Interesting. So I'm getting that most of you agree that my daughter owed her grandmother the courtesy of answering her, and that to not answer her was misbehavior. I may have to rethink my view then. Last night I remember being fairly adamant that while our daughter was obligated to answer to me or her father, she had no such obligation to grandma, who is merely a guest in our house, and not a member of the household that our daughter is beholden to.
Whoah. Seriously?
Quote:
Originally Posted by pkbab5
But if most of you are thinking that she is obligated to be nice to grandma,
She needs to be respectful - which means, NOT rude. I can't imagine not teaching a child to be respectful to her elders, and CERTAINLY to her grandparents. I'm gobsmacked.

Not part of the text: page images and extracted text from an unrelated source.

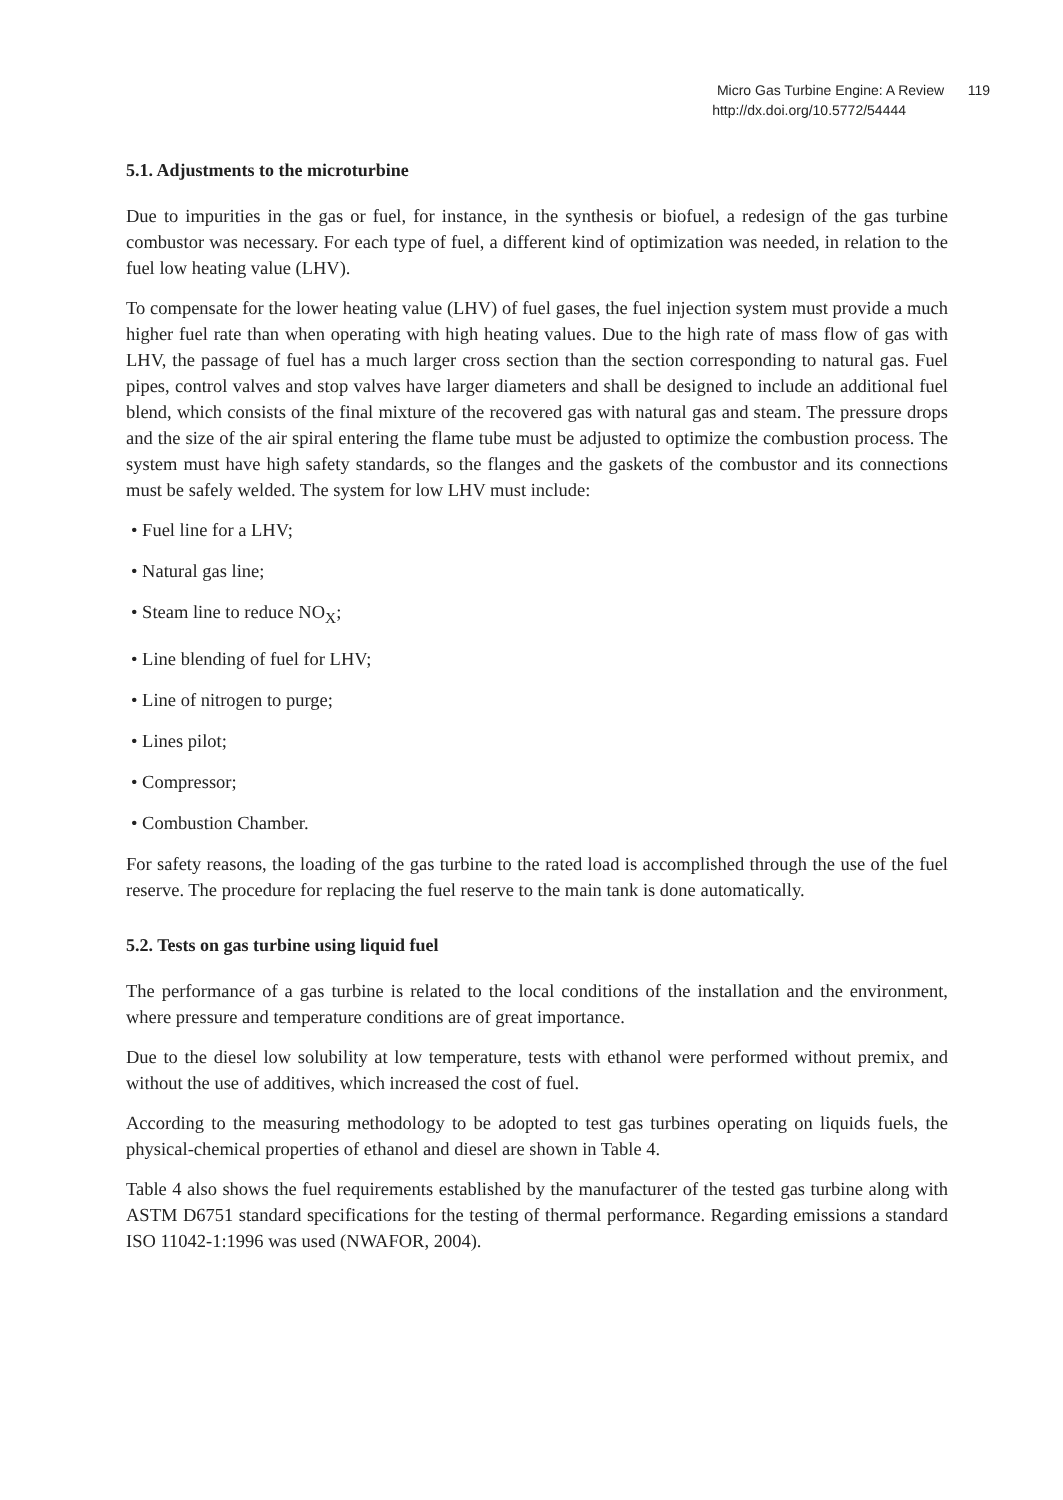Micro Gas Turbine Engine: A Review 119
http://dx.doi.org/10.5772/54444
5.1. Adjustments to the microturbine
Due to impurities in the gas or fuel, for instance, in the synthesis or biofuel, a redesign of the gas turbine combustor was necessary. For each type of fuel, a different kind of optimization was needed, in relation to the fuel low heating value (LHV).
To compensate for the lower heating value (LHV) of fuel gases, the fuel injection system must provide a much higher fuel rate than when operating with high heating values. Due to the high rate of mass flow of gas with LHV, the passage of fuel has a much larger cross section than the section corresponding to natural gas. Fuel pipes, control valves and stop valves have larger diameters and shall be designed to include an additional fuel blend, which consists of the final mixture of the recovered gas with natural gas and steam. The pressure drops and the size of the air spiral entering the flame tube must be adjusted to optimize the combustion process. The system must have high safety standards, so the flanges and the gaskets of the combustor and its connections must be safely welded. The system for low LHV must include:
• Fuel line for a LHV;
• Natural gas line;
• Steam line to reduce NO<sub>X</sub>;
• Line blending of fuel for LHV;
• Line of nitrogen to purge;
• Lines pilot;
• Compressor;
• Combustion Chamber.
For safety reasons, the loading of the gas turbine to the rated load is accomplished through the use of the fuel reserve. The procedure for replacing the fuel reserve to the main tank is done automatically.
5.2. Tests on gas turbine using liquid fuel
The performance of a gas turbine is related to the local conditions of the installation and the environment, where pressure and temperature conditions are of great importance.
Due to the diesel low solubility at low temperature, tests with ethanol were performed without premix, and without the use of additives, which increased the cost of fuel.
According to the measuring methodology to be adopted to test gas turbines operating on liquids fuels, the physical-chemical properties of ethanol and diesel are shown in Table 4.
Table 4 also shows the fuel requirements established by the manufacturer of the tested gas turbine along with ASTM D6751 standard specifications for the testing of thermal performance. Regarding emissions a standard ISO 11042-1:1996 was used (NWAFOR, 2004).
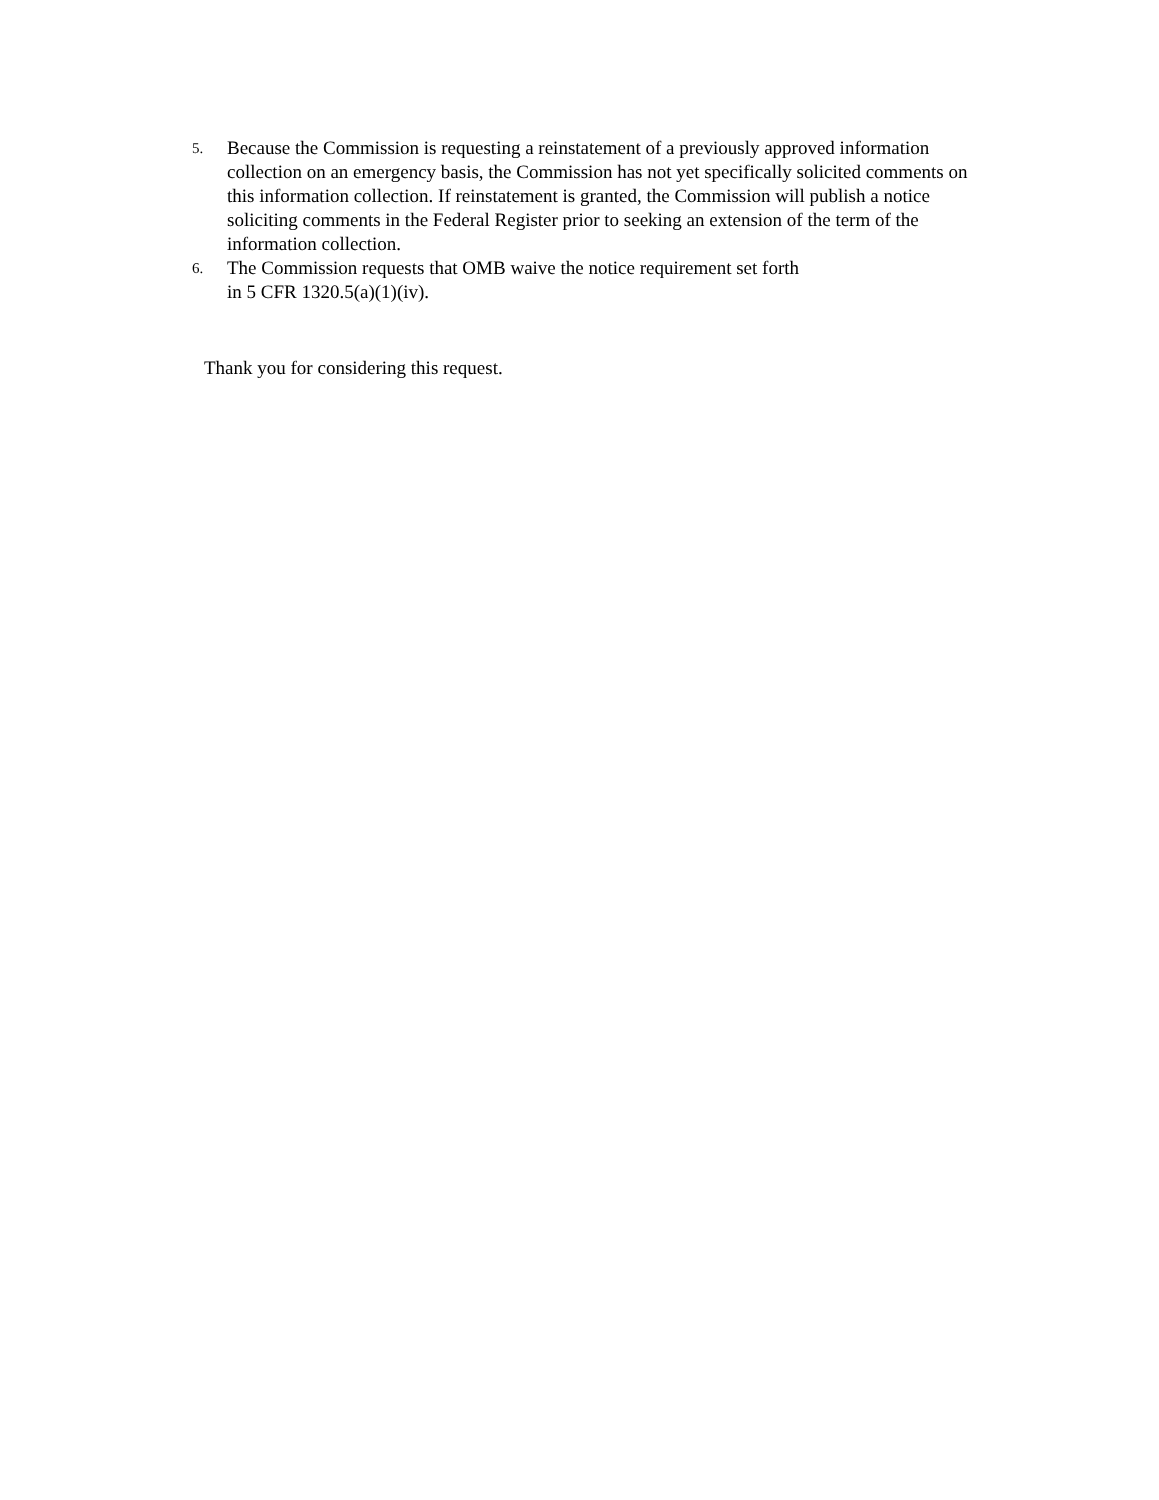5. Because the Commission is requesting a reinstatement of a previously approved information collection on an emergency basis, the Commission has not yet specifically solicited comments on this information collection. If reinstatement is granted, the Commission will publish a notice soliciting comments in the Federal Register prior to seeking an extension of the term of the information collection.
6. The Commission requests that OMB waive the notice requirement set forth
in 5 CFR 1320.5(a)(1)(iv).
Thank you for considering this request.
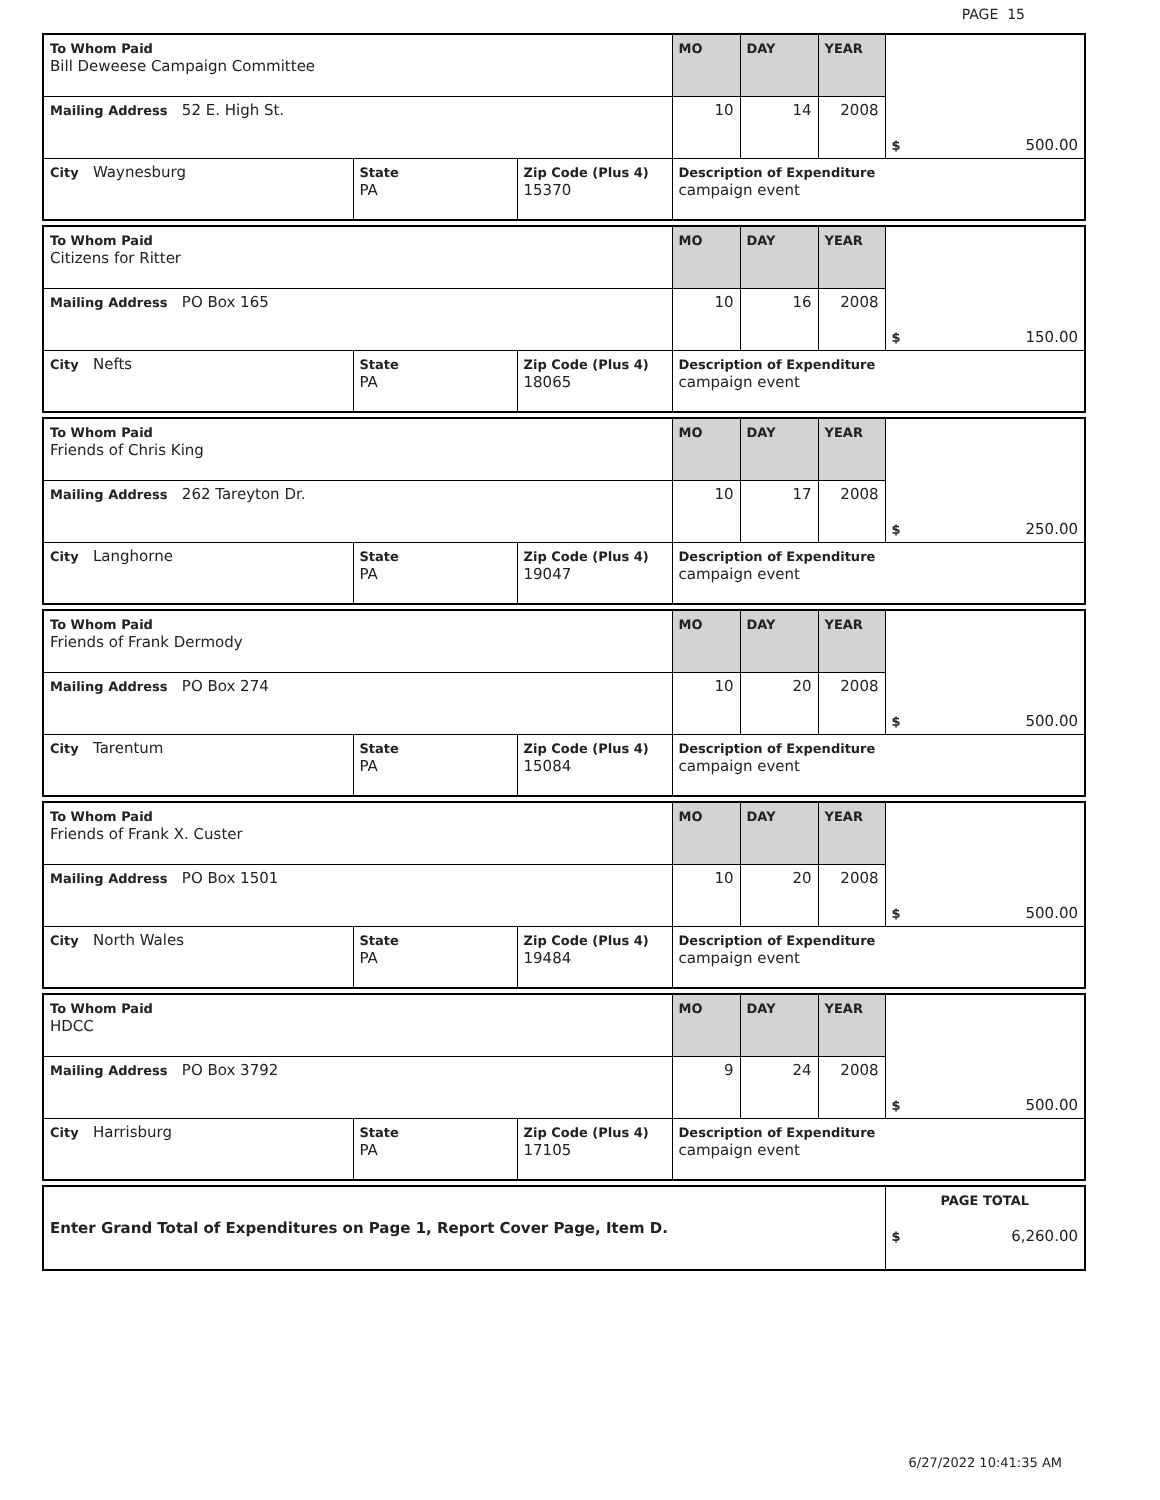PAGE 15
| To Whom Paid Bill Deweese Campaign Committee | | | MO | DAY | YEAR | $ 500.00 |
| Mailing Address 52 E. High St. | | | 10 | 14 | 2008 | |
| City Waynesburg | State PA | Zip Code (Plus 4) 15370 | Description of Expenditure campaign event | | | |
| To Whom Paid Citizens for Ritter | | | MO | DAY | YEAR | $ 150.00 |
| Mailing Address PO Box 165 | | | 10 | 16 | 2008 | |
| City Nefts | State PA | Zip Code (Plus 4) 18065 | Description of Expenditure campaign event | | | |
| To Whom Paid Friends of Chris King | | | MO | DAY | YEAR | $ 250.00 |
| Mailing Address 262 Tareyton Dr. | | | 10 | 17 | 2008 | |
| City Langhorne | State PA | Zip Code (Plus 4) 19047 | Description of Expenditure campaign event | | | |
| To Whom Paid Friends of Frank Dermody | | | MO | DAY | YEAR | $ 500.00 |
| Mailing Address PO Box 274 | | | 10 | 20 | 2008 | |
| City Tarentum | State PA | Zip Code (Plus 4) 15084 | Description of Expenditure campaign event | | | |
| To Whom Paid Friends of Frank X. Custer | | | MO | DAY | YEAR | $ 500.00 |
| Mailing Address PO Box 1501 | | | 10 | 20 | 2008 | |
| City North Wales | State PA | Zip Code (Plus 4) 19484 | Description of Expenditure campaign event | | | |
| To Whom Paid HDCC | | | MO | DAY | YEAR | $ 500.00 |
| Mailing Address PO Box 3792 | | | 9 | 24 | 2008 | |
| City Harrisburg | State PA | Zip Code (Plus 4) 17105 | Description of Expenditure campaign event | | | |
| Enter Grand Total of Expenditures on Page 1, Report Cover Page, Item D. | PAGE TOTAL $ 6,260.00 |
6/27/2022 10:41:35 AM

I'm gobsmacked too. "A shrug is a response?" a rude one. And not acceptable to someone's grandmother. I can't believe this is even considered an option. I'm as liberal and "modern" as they come, but common decency never goes out of style
Darn right we do, as long as the grandparents aren't excessively demanding hugs or kisses or asking for them at inappropriate times or in inappropriate situations. And none of their grandparents have done so, so yeah, they are expected to acknowledge and return the affection they are being shown whether they feel like it or not.
Speak for yourself.
Many of us understand that teaching children they must physically "return the affection they are shown, whether they feel like it or not " is a concerning, and potentially dangerous lesson.
Totally different than having good manners or respecting others.
Many of us understand that teaching children they must physically "return the affection they are shown, whether they feel like it or not " is a concerning, and potentially dangerous lesson.
Totally different than having good manners or respecting others.
Exactly what is dangerous and concerning about hugging your grandparents back when they hug you?
Exactly what is dangerous and concerning about hugging your grandparents back when they hug you?
That wasn't what was said and you know it.
Being forced to hug and/or kiss someone you don't feel comfortable with or when you are not feeling comfortable in the situation teaches children to ignore their instincts and reinforces that there are people who are allowed to touch you in ways that don't make you feel good.